Some core components are duplicated in SMT. For example; an SMT core might have duplicate resources of thread scheduling, so that the core looks like two separate processors although it has a single execution unit. One of the SMT processors implementations is Hyperthreading processors which were introduced by Intel [1]. A processor with Hyper-Threading Technology consists of two logical processors per core. Each logical processor has its process state (logical registers and program counter). Each logical processor acts as a single processor where it can be individually interrupted, stalled, or directed to execute a specific application independently from the other logical processor. As shown in Figure 1 Hyper-threading processors, logical processors share the instruction cache, fetch queue, decoder, and L2 cache but they have different execution unit.



Figure 1.1: SMT architecture

### 1.2 Symmetric Multiprocessing

SMP stands for a symmetric multiprocessor system in hardware and software architecture. SMP consists of two or more identical processors that share common resources such as main memory interrupt system, and I/O devices. Each processor has its own Instruction cache, data cache, fetch unit, decoder, execution unit, and L2 cache. These identical processors are implemented on different chip. Each processor has its own chip and they share the common resources through a bus or a crossbar. Figure 1.2 shows SMP architecture. One of the first SMP processors is that what was introduced by IBM s/360 series in 1960s [2]. One of the main advantages of SMP processors are that if one processor fails the other can handle system requests. Also, if one application is multithreaded it can use more than one processor. Multithreaded applications may arise data inconsistency problem where data required may be obsolete (wrong). It is possible to have multiple copies of any instruction from a running application. One copy is in the main memory and a copy in each cache. Cache coherence guarantee that the changes in any shared data is updated to all caches and main memory. SMP disadvantages are its waste in power, energy, and area.

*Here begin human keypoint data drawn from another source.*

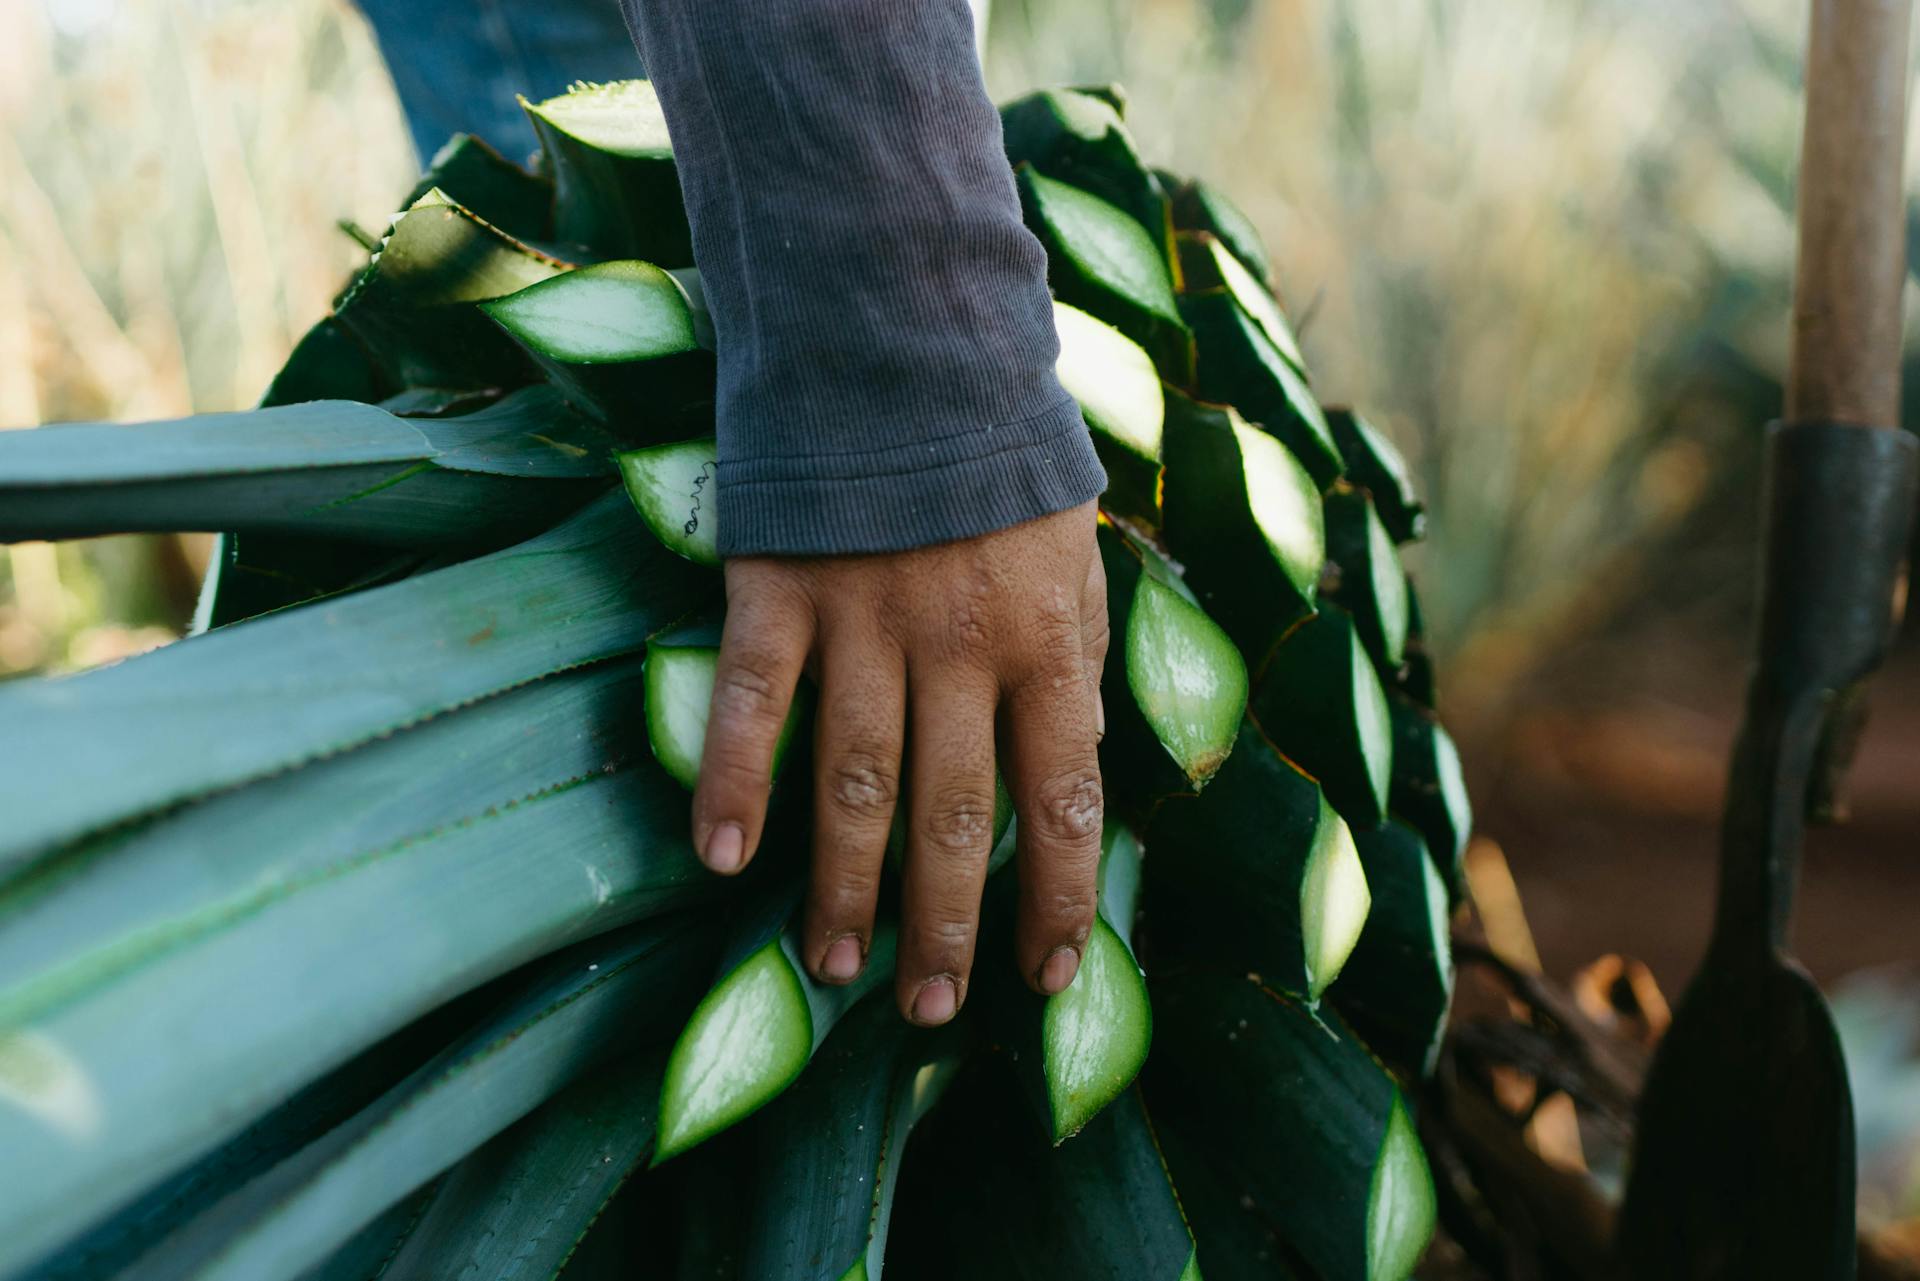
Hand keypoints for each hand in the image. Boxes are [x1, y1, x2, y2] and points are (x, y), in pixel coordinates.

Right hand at [691, 501, 1106, 1024]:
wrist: (908, 333)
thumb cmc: (1001, 450)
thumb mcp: (1076, 542)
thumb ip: (1078, 648)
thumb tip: (1087, 750)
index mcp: (1045, 638)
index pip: (1065, 800)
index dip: (1060, 899)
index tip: (1048, 978)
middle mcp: (960, 645)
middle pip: (955, 816)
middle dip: (945, 925)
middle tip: (928, 1012)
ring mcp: (865, 620)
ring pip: (856, 782)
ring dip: (845, 887)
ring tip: (838, 967)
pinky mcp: (780, 588)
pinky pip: (753, 703)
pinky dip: (737, 784)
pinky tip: (723, 862)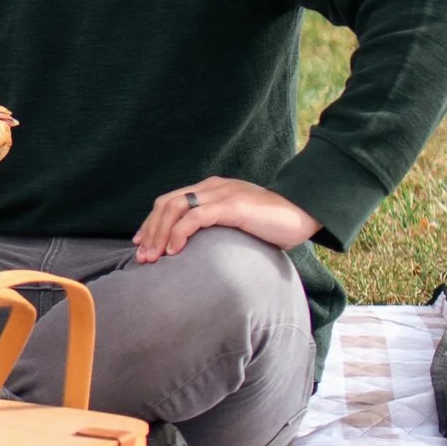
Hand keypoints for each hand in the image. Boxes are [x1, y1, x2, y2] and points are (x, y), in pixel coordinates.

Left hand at [133, 176, 319, 262]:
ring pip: (175, 208)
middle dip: (150, 231)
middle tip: (143, 257)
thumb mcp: (238, 222)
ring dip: (159, 234)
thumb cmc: (273, 224)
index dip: (151, 222)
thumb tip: (198, 250)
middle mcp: (212, 187)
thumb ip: (217, 227)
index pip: (170, 201)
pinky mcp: (232, 205)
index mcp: (211, 189)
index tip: (142, 244)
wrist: (304, 213)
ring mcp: (222, 194)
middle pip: (166, 204)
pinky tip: (175, 251)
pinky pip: (196, 216)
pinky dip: (179, 233)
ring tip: (154, 258)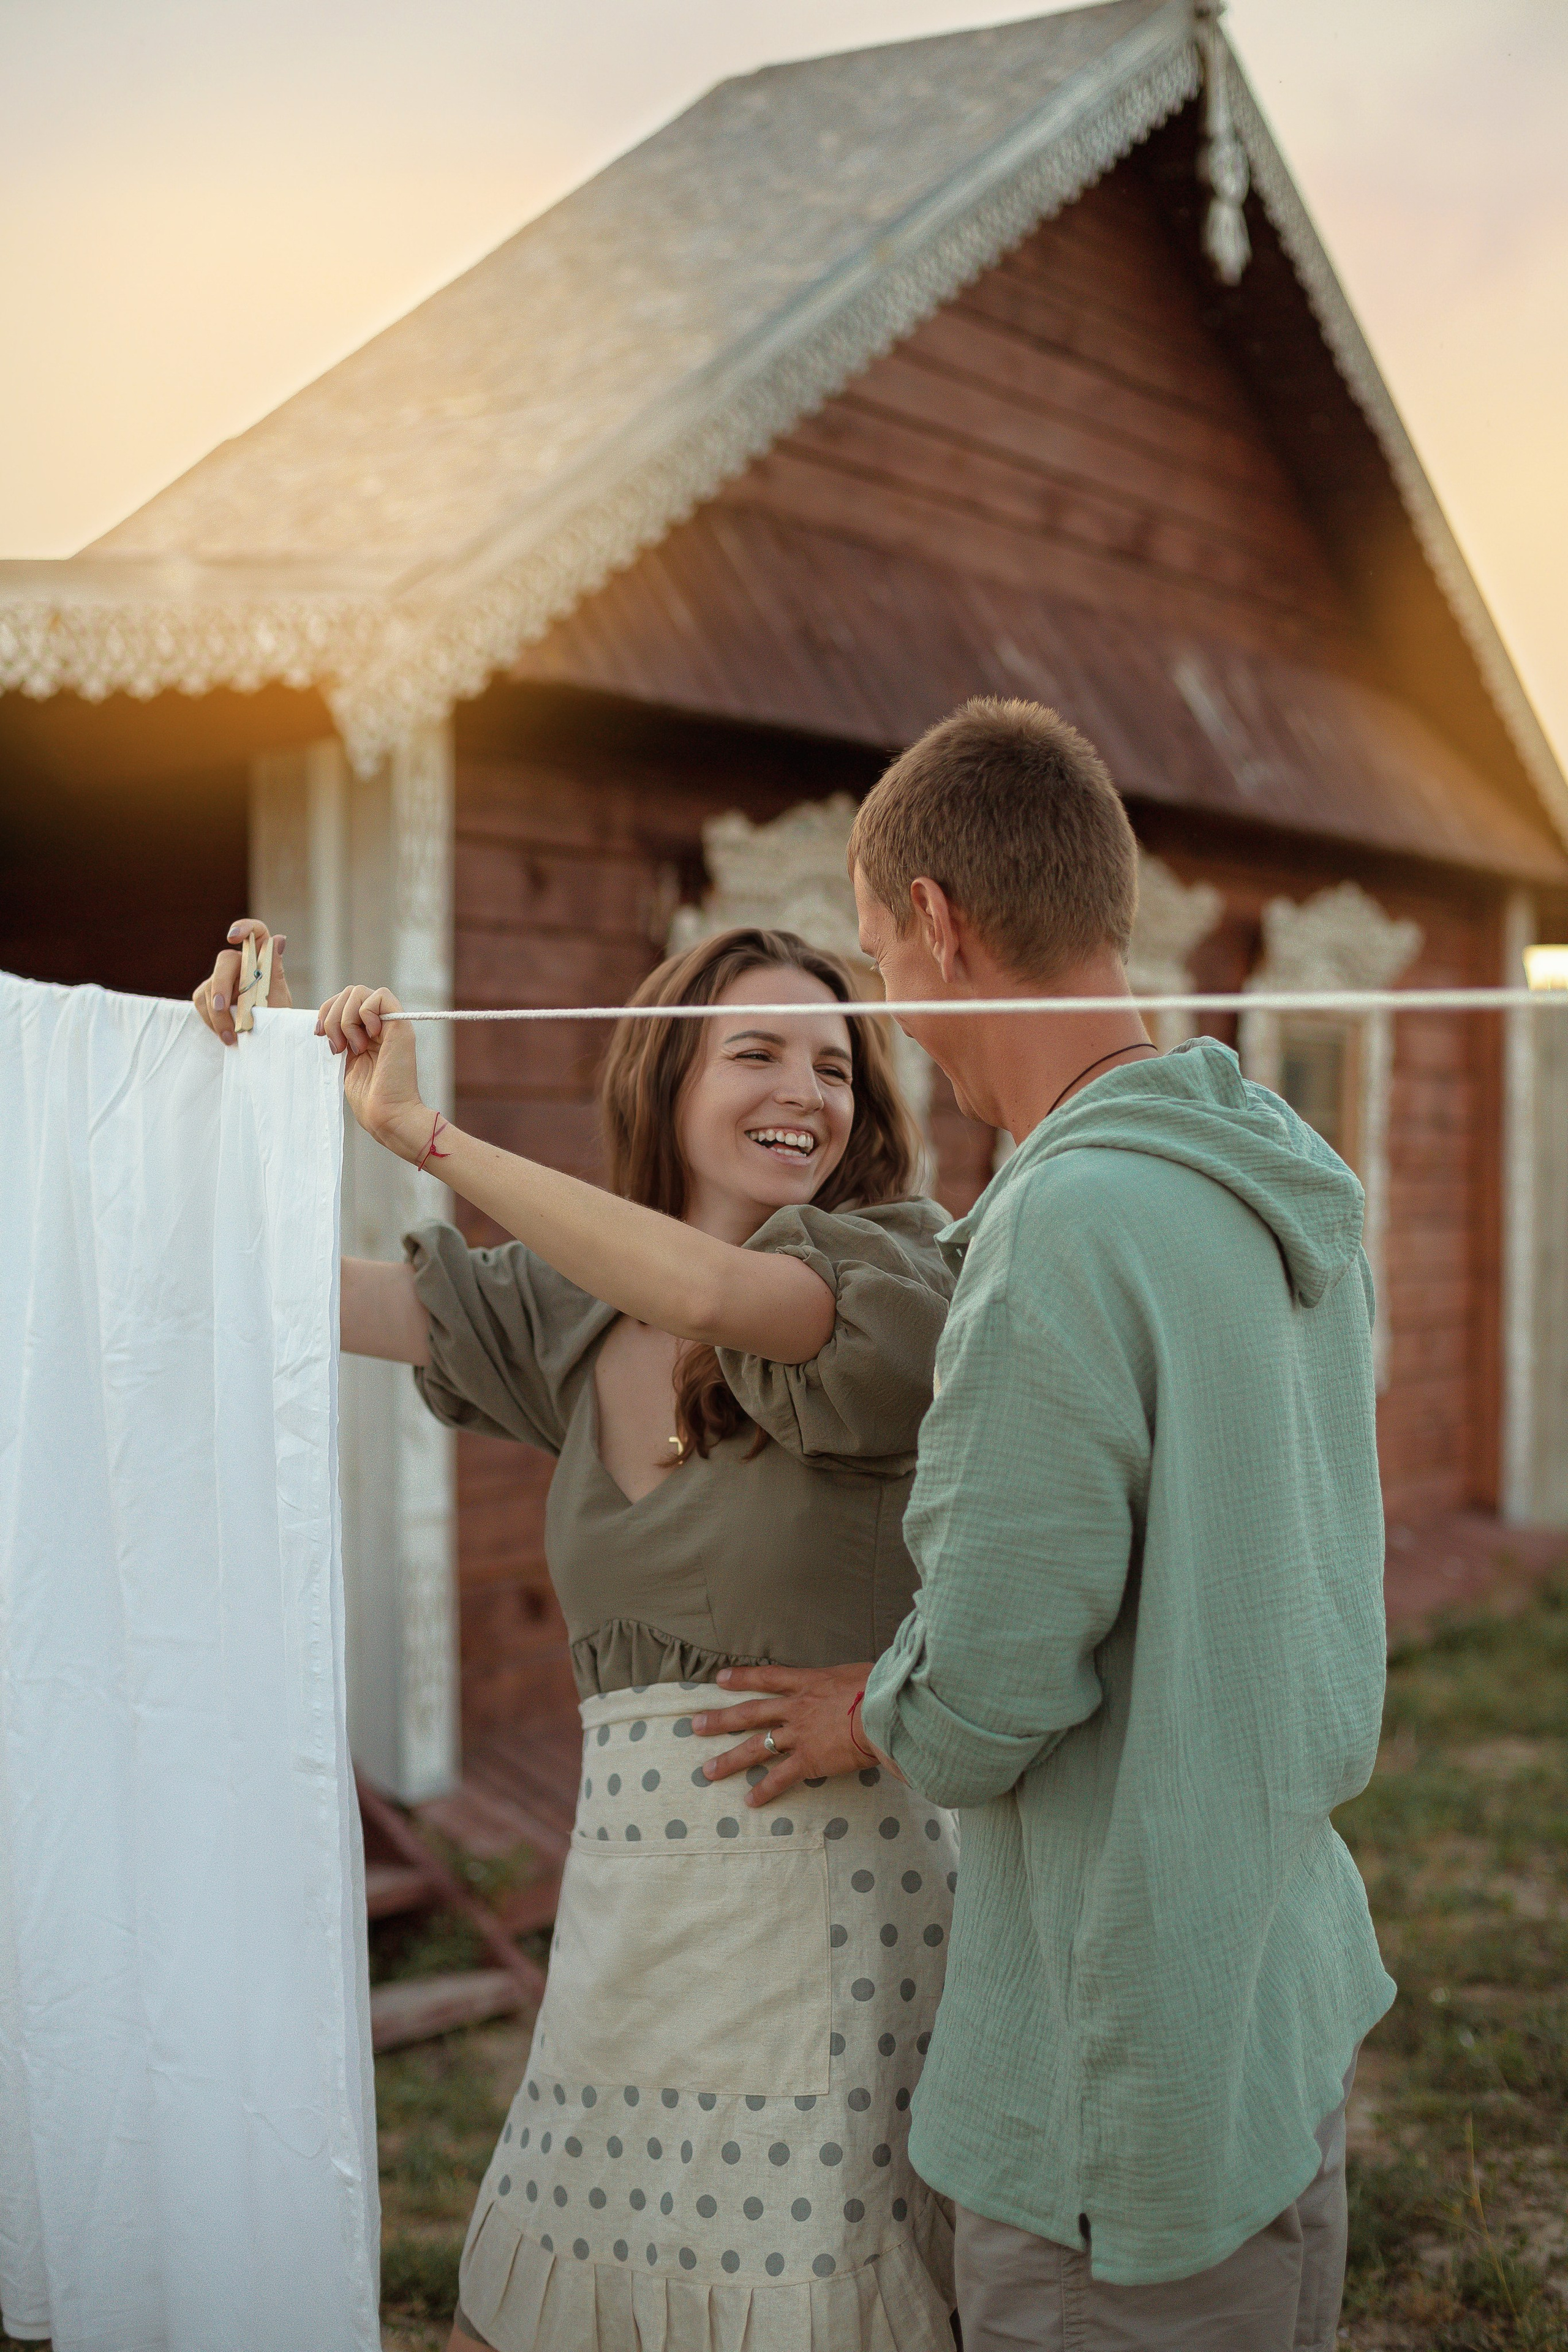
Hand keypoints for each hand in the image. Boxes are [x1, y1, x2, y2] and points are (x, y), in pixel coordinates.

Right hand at [192, 919, 290, 1046]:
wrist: (264, 1039)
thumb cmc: (274, 1017)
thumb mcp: (279, 997)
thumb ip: (275, 970)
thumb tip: (279, 939)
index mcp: (261, 958)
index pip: (255, 932)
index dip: (244, 927)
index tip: (232, 937)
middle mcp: (240, 964)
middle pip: (224, 962)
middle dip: (220, 985)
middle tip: (221, 1007)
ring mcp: (222, 979)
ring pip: (209, 986)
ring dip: (217, 1014)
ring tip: (231, 1037)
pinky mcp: (208, 995)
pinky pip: (201, 1002)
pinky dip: (211, 1020)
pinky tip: (224, 1034)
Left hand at [317, 984, 428, 1155]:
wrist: (386, 1114)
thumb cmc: (367, 1097)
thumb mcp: (344, 1061)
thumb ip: (339, 1038)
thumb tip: (321, 1023)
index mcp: (366, 1031)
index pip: (343, 999)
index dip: (326, 1010)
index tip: (319, 1035)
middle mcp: (379, 1023)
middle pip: (350, 992)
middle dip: (333, 1015)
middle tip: (338, 1046)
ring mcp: (391, 1023)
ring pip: (360, 991)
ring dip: (346, 1018)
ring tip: (353, 1047)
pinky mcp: (400, 1026)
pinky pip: (380, 996)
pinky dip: (365, 1013)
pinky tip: (368, 1038)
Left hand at [691, 1662, 891, 1806]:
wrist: (884, 1710)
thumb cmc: (881, 1687)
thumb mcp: (858, 1673)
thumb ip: (845, 1682)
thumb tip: (853, 1683)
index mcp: (808, 1683)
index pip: (768, 1677)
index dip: (742, 1678)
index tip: (720, 1679)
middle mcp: (796, 1708)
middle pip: (750, 1713)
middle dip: (721, 1720)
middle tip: (695, 1726)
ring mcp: (799, 1735)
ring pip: (756, 1748)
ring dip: (730, 1760)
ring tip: (708, 1771)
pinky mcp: (809, 1760)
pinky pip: (781, 1778)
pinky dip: (765, 1790)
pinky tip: (750, 1801)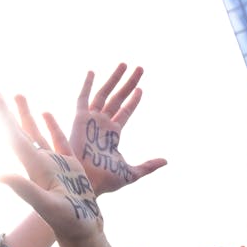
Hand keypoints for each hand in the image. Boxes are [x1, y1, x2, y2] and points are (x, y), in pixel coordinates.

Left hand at [0, 92, 102, 242]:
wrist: (82, 232)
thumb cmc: (67, 221)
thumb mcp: (45, 205)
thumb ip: (24, 189)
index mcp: (34, 167)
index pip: (14, 136)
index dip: (3, 116)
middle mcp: (40, 163)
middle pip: (20, 131)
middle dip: (8, 111)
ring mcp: (54, 164)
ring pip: (37, 133)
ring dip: (26, 115)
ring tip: (18, 95)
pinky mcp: (69, 166)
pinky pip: (58, 140)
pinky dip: (51, 126)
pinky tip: (46, 113)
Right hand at [69, 64, 165, 194]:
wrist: (86, 182)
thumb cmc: (104, 180)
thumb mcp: (131, 173)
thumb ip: (148, 166)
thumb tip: (166, 161)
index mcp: (112, 135)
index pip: (125, 112)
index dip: (133, 101)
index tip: (141, 89)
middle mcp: (102, 125)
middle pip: (118, 98)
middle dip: (128, 83)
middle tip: (140, 68)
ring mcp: (91, 121)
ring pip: (104, 94)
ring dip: (115, 79)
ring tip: (125, 64)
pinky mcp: (80, 120)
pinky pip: (83, 99)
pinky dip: (86, 86)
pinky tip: (92, 72)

### 1.3 Multi-core processors

Multi-core processors are kind of processor that contains more than one core in one chip. These cores have their own instruction cache, Fetch stage, Decode stage, data cache, and execute stage but they share the same main memory and L2 cache. Figure 1.3 shows the architecture of multi-core processors. Multi-core processors are classified into homogenous multi-core which includes identical cores and heterogeneous multi-core that have non-identical cores [3].